Esta confirmação pelo plenário do STF ocorre após pedido da Confederação Nacional do Transporte (CNT), que argumentou que a regulamentação de transporte aéreo é de competência do Congresso Nacional. Além de Mendonça, os ministros Alexandre de Moraes, Flávio Dino, Cristiano Zanin, Luiz Fux, Dias Toffoli, Cármen Lúcia e Edson Fachin também votaram pela suspensão, declarando a inconstitucionalidade da lei.
A legislação em questão, aprovada em 2024, estipulava que as companhias aéreas deveriam realizar o transporte gratuito de animais de apoio emocional, como cães e gatos, cabendo a recusa apenas quando o animal não pudesse ser acomodado na cabine devido ao peso, raça ou tamanho. A inclusão de répteis, aranhas e roedores estava vetada.

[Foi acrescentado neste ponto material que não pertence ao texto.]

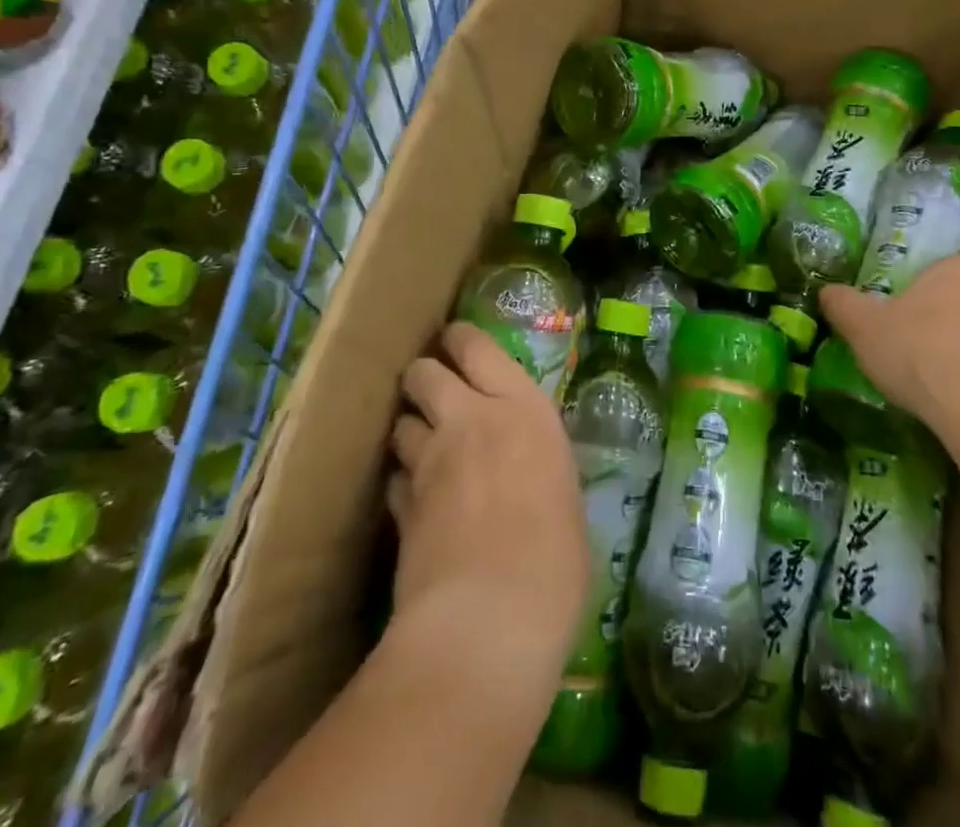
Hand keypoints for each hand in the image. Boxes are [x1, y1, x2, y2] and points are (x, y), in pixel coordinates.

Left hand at [389, 323, 587, 677]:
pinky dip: (401, 482)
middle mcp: (471, 420)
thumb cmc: (555, 559)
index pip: (478, 347)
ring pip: (402, 422)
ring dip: (410, 429)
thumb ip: (540, 468)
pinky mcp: (401, 507)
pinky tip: (414, 500)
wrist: (488, 620)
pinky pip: (394, 478)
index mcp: (523, 408)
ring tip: (424, 447)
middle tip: (435, 394)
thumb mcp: (565, 497)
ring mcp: (430, 462)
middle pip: (425, 372)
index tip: (455, 343)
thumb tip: (530, 475)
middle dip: (424, 377)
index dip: (461, 341)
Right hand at [819, 253, 959, 435]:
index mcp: (958, 269)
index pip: (955, 263)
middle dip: (955, 311)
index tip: (917, 302)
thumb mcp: (865, 328)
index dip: (938, 281)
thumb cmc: (921, 352)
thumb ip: (843, 305)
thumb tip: (826, 291)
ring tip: (940, 372)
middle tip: (925, 334)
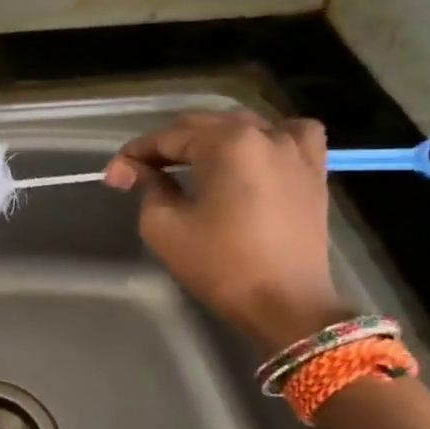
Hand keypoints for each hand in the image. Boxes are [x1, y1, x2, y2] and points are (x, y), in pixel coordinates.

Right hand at [104, 110, 352, 352]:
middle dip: (168, 146)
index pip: (168, 137)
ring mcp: (295, 150)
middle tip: (140, 172)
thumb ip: (147, 186)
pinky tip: (256, 154)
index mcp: (226, 143)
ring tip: (194, 162)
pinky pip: (293, 135)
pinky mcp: (315, 171)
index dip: (135, 154)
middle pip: (204, 126)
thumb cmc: (220, 264)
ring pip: (245, 125)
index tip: (114, 175)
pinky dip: (271, 137)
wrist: (285, 303)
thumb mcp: (164, 225)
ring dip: (213, 138)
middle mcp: (263, 134)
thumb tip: (129, 169)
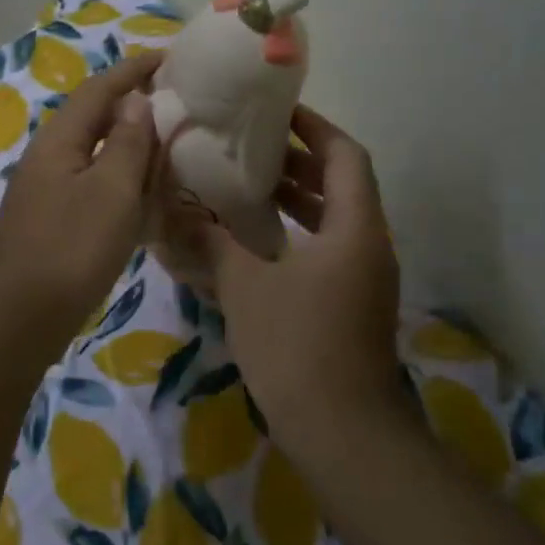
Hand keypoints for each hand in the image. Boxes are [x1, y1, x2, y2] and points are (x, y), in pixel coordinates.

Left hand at [0, 52, 162, 341]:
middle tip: (180, 105)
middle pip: (95, 119)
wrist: (15, 319)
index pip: (100, 89)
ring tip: (171, 147)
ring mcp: (49, 193)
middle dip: (134, 107)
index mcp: (60, 140)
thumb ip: (126, 143)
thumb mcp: (110, 192)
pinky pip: (94, 189)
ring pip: (96, 156)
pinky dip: (123, 184)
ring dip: (131, 147)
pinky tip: (144, 200)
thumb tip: (136, 99)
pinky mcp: (54, 224)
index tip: (170, 57)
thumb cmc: (69, 249)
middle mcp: (50, 159)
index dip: (134, 70)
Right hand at [196, 106, 402, 450]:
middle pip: (340, 186)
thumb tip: (176, 210)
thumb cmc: (297, 345)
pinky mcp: (348, 307)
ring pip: (331, 221)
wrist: (342, 433)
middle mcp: (367, 246)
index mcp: (355, 229)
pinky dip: (292, 236)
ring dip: (294, 200)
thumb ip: (212, 241)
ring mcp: (361, 280)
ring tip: (244, 186)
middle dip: (297, 163)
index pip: (345, 156)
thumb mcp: (245, 285)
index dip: (315, 128)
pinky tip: (251, 242)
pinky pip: (323, 252)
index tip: (277, 112)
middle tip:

“A decisão do STF reforça que a competência para definir regras do transporte aéreo é exclusiva do Congresso”, explicou um dos ministros.
A norma gerou polêmica por tentar padronizar um serviço que atualmente é facultativo e sujeito a taxas, dependendo das políticas de cada companhia aérea.
Atualmente, a Agência Nacional de Aviação Civil (Anac) permite que as companhias aéreas recusem o transporte de animais de apoio emocional em razão de limitações de espaço ou preocupações com a segurança do voo. Já o traslado de cães-guia, fundamentais para pessoas com deficiência visual, é autorizado gratuitamente em todo o Brasil.
Fontes da Anac afirmam que a regulamentação atual visa garantir a segurança de todos os passageiros.
O debate sobre o papel dos animais de suporte emocional nos voos continua, especialmente em um cenário de crescente demanda por direitos de passageiros e necessidades individuais. As expectativas agora se voltam para possíveis movimentos legislativos que definam padrões nacionais para o transporte de tais animais.